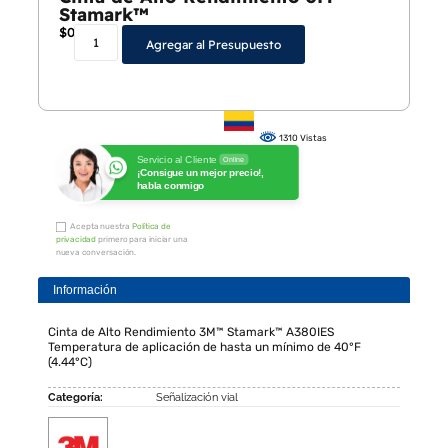
Stamark™
$
0
Agregar al Presupuesto
1310 Vistas
Servicio al Cliente
Online
¡Consigue un mejor precio!,
habla conmigo
Acepta nuestra
Política de
privacidad
primero para iniciar una
nueva conversación.
Información
Cinta de Alto Rendimiento 3M™ Stamark™ A380IES
Temperatura de aplicación de hasta un mínimo de 40°F
(4.44°C)
Categoría:
Señalización vial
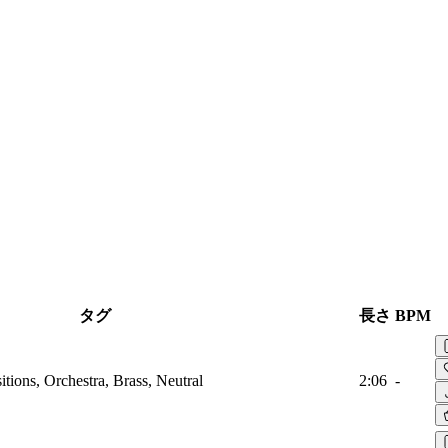
タグ
長さ
BPM
ions, Orchestra, Brass, Neutral
2:06
-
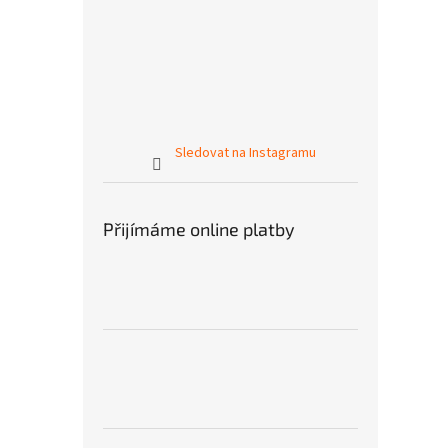
Sledovat na Instagramu
Přijímáme online platby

************

§ Aim of the exercise
An exact restatement of the lines from the one holding "habla conmigo" through the end of the entries, both ends included, is the whole answer. Pictures stay out.

§ Output for this exercise
habla conmigo
Acepta nuestra
Política de
privacidad
primero para iniciar una
nueva conversación.
Información
Cinta de Alto Rendimiento 3M™ Stamark™ A380IES
Temperatura de aplicación de hasta un mínimo de 40°F
(4.44°C)
Categoría:
Señalización vial
タグ
長さ
BPM
ions, Orchestra, Brass, Neutral
2:06
-
Sledovat na Instagramu
Přijímáme online platby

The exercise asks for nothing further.